Spain: Reduction of acreage devoted to top fruit in Lleida

Producers in Lleida have continued reducing the acreage devoted to apple and pear trees, with 8,203 hectares devoted to top fruit abandoned between 2005 and 2017. As revealed by the latest official data published by the Catalan Council of Agriculture, the productive acreage in the province has dropped from 23,775 hectares to just 15,572 hectares.

Pear trees have been the most affected crop, with a reduction of 4,732 hectares. The total acreage devoted to pears now amounts to 9,254 hectares, when twelve years ago, this figure stood at 13,986 hectares, according to the Council. For apple trees, the drop is estimated at 3,471 productive hectares, from 10,069 to 7,061.

When looking for the reasons for this development, several factors must be taken into account. On the one hand, there was a "boom" of stone fruit cultivation a few years ago, motivated by the good prices paid, which encouraged the production of peaches, nectarines and Paraguayo peaches. On the other, producers of some pear varieties have been affected by some problems in the production process. With the introduction of new regulations, the European Union made the management of tree vigour much more difficult for Blanquilla pears. Therefore, there was a decrease in the production of this variety and a switch to the Conference. Furthermore, apple producers in Lleida face fierce foreign competition. An Afrucat report revealed that about half of the apples consumed in Spain, specifically 44%, come from other countries. In the case of pears, local fruit dominates on the shelves, with a 85.8% share.

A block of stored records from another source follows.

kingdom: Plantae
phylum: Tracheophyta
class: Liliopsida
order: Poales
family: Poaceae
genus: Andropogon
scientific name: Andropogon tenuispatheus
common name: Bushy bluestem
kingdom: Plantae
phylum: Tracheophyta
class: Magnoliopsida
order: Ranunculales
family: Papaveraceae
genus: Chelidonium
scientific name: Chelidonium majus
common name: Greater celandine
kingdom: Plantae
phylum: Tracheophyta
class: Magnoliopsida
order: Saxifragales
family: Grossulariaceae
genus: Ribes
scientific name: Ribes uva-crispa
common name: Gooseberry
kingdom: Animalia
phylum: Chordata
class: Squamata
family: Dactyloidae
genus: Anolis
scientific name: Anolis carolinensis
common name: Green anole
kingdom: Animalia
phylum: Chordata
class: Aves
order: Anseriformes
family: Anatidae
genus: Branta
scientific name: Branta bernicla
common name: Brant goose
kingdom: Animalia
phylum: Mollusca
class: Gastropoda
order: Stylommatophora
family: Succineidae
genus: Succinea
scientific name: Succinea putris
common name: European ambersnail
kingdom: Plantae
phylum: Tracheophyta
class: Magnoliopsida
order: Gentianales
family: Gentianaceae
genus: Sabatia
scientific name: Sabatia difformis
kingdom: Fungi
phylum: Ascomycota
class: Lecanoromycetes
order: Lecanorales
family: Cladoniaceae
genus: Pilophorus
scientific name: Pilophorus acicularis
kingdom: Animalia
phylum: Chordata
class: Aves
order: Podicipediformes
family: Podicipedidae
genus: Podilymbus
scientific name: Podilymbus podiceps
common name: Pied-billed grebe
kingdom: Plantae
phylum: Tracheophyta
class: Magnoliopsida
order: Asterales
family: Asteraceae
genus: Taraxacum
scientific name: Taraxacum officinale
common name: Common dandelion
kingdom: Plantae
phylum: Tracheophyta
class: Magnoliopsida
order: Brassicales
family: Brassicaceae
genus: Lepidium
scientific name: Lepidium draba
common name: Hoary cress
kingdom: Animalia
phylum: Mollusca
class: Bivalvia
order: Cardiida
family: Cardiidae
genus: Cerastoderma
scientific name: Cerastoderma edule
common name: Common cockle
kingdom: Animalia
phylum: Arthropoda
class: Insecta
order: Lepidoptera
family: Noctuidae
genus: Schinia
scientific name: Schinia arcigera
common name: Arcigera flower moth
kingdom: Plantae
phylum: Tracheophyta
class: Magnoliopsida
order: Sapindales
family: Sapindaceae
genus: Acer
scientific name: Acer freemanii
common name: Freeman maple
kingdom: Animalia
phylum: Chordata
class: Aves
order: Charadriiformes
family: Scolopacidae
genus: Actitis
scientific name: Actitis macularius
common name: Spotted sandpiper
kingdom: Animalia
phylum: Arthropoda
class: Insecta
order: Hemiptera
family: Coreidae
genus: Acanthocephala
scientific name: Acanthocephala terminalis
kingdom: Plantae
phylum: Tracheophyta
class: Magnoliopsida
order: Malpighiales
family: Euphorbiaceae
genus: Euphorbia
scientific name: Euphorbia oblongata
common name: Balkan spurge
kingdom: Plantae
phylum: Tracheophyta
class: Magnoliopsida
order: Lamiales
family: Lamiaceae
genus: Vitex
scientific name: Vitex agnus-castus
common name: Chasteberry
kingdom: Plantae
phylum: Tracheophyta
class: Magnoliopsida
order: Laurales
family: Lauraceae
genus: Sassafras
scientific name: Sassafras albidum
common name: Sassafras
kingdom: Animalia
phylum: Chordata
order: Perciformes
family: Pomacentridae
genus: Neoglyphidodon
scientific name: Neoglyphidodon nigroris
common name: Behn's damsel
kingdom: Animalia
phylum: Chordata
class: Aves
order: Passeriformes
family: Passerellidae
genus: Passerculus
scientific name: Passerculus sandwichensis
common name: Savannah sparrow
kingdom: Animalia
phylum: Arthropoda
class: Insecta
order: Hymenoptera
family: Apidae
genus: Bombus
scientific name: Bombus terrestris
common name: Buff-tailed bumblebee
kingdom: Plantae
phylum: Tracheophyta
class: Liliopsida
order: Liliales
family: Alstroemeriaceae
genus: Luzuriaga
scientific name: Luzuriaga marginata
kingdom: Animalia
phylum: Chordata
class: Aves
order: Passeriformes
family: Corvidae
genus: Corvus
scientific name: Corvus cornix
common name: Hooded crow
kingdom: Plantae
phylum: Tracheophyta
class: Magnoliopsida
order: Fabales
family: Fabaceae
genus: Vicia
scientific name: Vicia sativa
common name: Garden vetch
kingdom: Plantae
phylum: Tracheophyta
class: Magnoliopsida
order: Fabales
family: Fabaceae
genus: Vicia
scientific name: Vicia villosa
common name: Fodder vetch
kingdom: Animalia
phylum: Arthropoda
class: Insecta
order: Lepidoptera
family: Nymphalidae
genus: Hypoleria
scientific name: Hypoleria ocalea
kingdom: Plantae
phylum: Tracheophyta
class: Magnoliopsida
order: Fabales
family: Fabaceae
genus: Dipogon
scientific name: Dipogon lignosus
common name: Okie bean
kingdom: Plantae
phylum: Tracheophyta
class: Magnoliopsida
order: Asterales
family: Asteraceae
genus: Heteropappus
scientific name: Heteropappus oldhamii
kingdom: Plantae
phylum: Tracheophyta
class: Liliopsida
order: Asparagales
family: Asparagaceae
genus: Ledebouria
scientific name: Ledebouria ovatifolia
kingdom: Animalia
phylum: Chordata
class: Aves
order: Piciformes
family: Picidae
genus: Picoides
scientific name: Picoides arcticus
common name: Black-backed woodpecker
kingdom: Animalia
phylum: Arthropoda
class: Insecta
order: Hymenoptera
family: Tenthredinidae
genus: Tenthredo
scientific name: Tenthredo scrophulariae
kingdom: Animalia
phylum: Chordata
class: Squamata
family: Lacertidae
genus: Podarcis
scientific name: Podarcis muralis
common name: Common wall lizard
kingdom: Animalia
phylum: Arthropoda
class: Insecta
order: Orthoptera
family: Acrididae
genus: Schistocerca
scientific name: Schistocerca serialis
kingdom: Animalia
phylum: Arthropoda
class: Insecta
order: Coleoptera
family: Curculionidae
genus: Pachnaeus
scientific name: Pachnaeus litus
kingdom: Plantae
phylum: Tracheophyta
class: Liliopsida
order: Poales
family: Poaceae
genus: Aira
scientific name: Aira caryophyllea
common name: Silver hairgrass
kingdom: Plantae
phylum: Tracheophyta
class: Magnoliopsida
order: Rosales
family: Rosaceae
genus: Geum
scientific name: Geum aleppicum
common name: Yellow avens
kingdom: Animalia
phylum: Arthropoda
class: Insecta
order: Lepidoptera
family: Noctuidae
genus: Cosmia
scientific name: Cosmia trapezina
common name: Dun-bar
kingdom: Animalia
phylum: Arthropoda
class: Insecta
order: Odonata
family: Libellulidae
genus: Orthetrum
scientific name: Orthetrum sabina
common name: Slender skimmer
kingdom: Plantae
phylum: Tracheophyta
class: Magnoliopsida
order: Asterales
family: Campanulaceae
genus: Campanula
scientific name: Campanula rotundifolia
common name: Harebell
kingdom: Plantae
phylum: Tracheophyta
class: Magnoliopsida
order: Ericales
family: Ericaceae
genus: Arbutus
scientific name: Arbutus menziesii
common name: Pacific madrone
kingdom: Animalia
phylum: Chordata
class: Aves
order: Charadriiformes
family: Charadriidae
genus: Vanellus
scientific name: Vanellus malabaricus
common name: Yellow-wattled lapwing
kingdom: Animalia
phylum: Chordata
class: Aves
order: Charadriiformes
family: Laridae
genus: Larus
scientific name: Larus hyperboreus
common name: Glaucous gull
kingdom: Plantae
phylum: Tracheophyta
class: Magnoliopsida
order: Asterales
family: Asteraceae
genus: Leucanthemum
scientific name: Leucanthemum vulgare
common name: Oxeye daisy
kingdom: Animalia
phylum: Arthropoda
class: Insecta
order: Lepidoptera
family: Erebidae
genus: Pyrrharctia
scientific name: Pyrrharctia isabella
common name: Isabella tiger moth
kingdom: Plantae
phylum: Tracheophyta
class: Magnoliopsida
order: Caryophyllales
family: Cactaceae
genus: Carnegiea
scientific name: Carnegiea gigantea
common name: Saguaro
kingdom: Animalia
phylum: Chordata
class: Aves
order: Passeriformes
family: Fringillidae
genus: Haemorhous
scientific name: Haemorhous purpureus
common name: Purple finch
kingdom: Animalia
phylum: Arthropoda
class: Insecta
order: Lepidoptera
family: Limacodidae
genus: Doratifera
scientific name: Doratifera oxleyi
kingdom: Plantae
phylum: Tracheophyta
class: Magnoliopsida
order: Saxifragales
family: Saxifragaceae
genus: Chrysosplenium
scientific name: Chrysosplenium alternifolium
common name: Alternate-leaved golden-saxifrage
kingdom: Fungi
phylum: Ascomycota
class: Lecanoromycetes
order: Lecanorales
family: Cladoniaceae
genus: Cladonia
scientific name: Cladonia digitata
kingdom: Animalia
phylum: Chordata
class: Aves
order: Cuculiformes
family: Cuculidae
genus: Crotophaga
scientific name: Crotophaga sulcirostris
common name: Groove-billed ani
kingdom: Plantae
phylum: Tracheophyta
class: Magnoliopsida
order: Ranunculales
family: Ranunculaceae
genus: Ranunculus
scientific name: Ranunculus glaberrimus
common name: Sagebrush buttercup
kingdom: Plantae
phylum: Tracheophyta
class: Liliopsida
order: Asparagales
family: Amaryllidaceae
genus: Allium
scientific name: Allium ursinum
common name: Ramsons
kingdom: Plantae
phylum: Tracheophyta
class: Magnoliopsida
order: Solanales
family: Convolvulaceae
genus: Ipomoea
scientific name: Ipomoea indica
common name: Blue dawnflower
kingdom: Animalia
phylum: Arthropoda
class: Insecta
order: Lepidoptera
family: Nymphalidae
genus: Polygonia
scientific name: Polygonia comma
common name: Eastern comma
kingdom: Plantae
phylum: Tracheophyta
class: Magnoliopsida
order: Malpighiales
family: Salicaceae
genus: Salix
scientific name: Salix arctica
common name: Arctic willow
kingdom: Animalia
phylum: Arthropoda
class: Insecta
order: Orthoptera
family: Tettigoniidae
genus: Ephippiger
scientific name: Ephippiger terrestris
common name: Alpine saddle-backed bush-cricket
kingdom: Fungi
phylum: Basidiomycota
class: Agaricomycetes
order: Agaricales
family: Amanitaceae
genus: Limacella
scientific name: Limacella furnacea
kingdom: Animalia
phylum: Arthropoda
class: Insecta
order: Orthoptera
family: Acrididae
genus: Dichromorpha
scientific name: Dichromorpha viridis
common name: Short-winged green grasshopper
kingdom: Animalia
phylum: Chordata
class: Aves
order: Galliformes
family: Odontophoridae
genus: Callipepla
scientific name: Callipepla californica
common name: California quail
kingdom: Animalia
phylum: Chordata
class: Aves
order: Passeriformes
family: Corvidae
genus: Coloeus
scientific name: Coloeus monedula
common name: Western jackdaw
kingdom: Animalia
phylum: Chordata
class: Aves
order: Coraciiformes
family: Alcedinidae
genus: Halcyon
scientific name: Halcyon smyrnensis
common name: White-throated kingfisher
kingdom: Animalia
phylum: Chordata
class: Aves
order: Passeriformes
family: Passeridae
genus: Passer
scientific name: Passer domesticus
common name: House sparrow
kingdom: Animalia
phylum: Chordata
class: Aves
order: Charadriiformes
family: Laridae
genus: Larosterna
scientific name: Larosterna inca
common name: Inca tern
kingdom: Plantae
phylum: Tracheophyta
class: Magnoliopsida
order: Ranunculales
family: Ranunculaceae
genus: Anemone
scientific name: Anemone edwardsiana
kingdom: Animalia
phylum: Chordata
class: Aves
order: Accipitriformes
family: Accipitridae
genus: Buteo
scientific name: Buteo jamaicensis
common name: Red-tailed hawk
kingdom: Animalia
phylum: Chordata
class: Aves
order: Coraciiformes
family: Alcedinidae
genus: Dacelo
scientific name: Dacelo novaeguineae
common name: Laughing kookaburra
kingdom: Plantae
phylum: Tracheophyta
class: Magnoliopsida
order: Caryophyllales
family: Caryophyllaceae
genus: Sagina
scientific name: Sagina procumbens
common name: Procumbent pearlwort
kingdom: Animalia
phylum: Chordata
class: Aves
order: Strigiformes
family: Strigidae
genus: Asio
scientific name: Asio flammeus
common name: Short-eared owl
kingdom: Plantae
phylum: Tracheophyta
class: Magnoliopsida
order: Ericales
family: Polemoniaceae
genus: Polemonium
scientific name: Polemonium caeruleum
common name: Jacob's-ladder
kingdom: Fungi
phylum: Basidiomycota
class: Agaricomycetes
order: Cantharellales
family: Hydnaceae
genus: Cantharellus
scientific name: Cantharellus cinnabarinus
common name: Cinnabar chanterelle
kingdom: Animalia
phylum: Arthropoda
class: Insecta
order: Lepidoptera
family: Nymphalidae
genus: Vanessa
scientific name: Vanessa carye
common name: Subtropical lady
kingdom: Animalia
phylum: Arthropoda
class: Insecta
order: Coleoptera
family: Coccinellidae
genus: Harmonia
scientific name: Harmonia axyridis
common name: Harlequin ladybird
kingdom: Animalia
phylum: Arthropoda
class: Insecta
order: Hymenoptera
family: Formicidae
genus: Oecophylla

Stone fruit acreage has increased by almost 60% in the same period
The reduction of the top fruit acreage has been mostly compensated by an expansion of that devoted to stone fruit. In fact, between 2005 and 2012, the farms producing peaches and nectarines have seen the acreage grow by almost 60%, from 11,493 to 18,264 hectares. This trend has been observed in the entire Ebro Valley and the sector has been suffering from an acute price crisis since the summer of 2014, coinciding with the entry into force of the Russian veto on a number of European products, including fruit.